Paul Sandby Munn, (1773 – 1845) was an English water-colour painter.
Paul Sanby Munn, born at Thornton Row, Greenwich, on 8 February 1773, was son of James Munn, carriage decorator and landscape-painter, and Charlotte Mills, his wife. His father was an occasional exhibitor at the Old Society of Painters in Water-colours and at the Society of Artists from 1764 to 1774. Munn was named after his godfather, Paul Sandby, who gave him his first instructions in water-colour painting. He first exhibited at the Royal Academy in 1798, sending some views in the Isle of Wight, and was subsequently a frequent contributor of topographical drawings to that and other exhibitions. He was elected an associate exhibitor of the Old Society of Painters in Water-colours in 1806, and was for some years a contributor to their exhibitions. He was an intimate friend of John Sell Cotman, and they made several sketching tours together at home and abroad. He drew some of the views in Britton's Beauties of England and Wales.

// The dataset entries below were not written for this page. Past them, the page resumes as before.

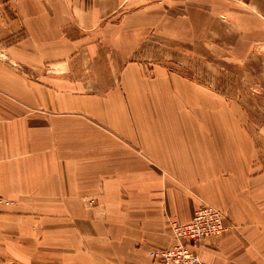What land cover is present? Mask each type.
Returning a JSON list of instances; mask_svg holds the SVG:
<instances>
[{
	"label": "crops",
	"instance_id": "crops-1",
	"mask_svg": "<svg viewBox=\"0 0 264 264\" xmlns=\"http://www.w3.org/2000/svg\"><path fill=\"white\" fill-rule=\"evenodd\" d=\"M160 44L167 66L128 60ZM175 54L256 72L246 100L169 75ZM249 97L264 103V0H0V264H154L202 199L227 227L200 257L264 264Z\"/></svg>",
	"mask_w": 264,
	"mask_h": 264
},
{
	"label": "rangeland",
	"instance_id": "rangeland-1",
	"mask_svg": "<svg viewBox=\"0 0 264 264\" xmlns=\"http://www.w3.org/2000/svg\"><path fill=\"white\" fill-rule=\"evenodd\" d=\"M6 26V25H3ZM161 42V41H160ZM161 51V44H160V50H159V56H153V58H148V59H144L143 57H139L137 55H127L128 60H147V62L149 61H153L154 63H159V65H164L167 66V61H166V56L164 55L161 56L162 54ZM151 57V56H148ZM171 60H169V63L172 64L174 66L173 70L171 68V65H168V74L171 75L172 72L175 74V76H181L183 78H187L190 79L191 81L194 82V84L196 85H201L204 84L206 86H208L209 88H211L212 90H218L220 93L224 94V95H229L230 96V91L231 88H233V86H236L233 88V94L234 93H238L241 96H244V99L246 100V95H247V88H245L244 86H242L241 84L247 80V78L249 77L250 79L253 78V75L256 74V72H251V74L246 73L245 77L242 76L245 74V72H230V71H205V70H201L198 68L199 65H191V67H189L183 60L182 55H177L175 54L174 57V61L170 62ZM152 65V63H146L145 68H143V70H141V76L142 78H151L153 77V72L149 71L150 66ZM195 67V68H192ZM250 90H254L253 88H250ZM257 90V89H256ZM255 91V90H254ZM256 93H261V91ZM250 101H246L242 104H240V111L243 108L244 111V117H246V113L250 115V118H244L242 119V122H244L243 126H248V122L250 124H252V120H254V127L258 128V127H262L264 126L263 122H264V109L263 105L264 103L261 101V99L253 100V97H249ZM257 98V97H256ZM252 115V116H251ZM260 138L261 141L263 142V138L264 135H262L260 133ZM262 153L264 155V152L262 151H258L256 154V161L260 160L259 162L256 163H260V166H253L251 167V172L254 174L260 173L259 171H261L262 166L261 163L264 159V157L262 156ZM255 163V164H256ZM253 165V164H252ZM260 167V168H259ZM202 203H209L212 204L206 200H201Z\"/></svg>",
	"mask_w": 264,
	"mask_h": 264
},
{
	"label": "built area",
	"instance_id": "built-area-1",
	"mask_svg": "<svg viewBox=\"0 0 264 264\" xmlns=\"http://www.w3.org/2000/svg\"><path fill=\"white\" fill-rule=\"evenodd\" d=\"M12 200L0 192V206L9 205ZM226 213L209 203H201L187 222L172 221L176 238L169 247L150 252L154 264H210L191 246L205 237L218 236L226 229Z\"/></svg>",
	"mask_w": 264,
	"mask_h": 264
}]
</instances>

Munn's drawings are delicately and carefully executed, usually in pale and thin colours, resembling the tinted drawings of the early school of water-colour painting. In 1894 there were examples in the South Kensington Museum and the print room, British Museum. Munn painted little after 1832, when he devoted himself chiefly to music. He married Cecilia, daughter of Captain Timothy Essex, but died without issue at Margate on 17 February 1845.[1]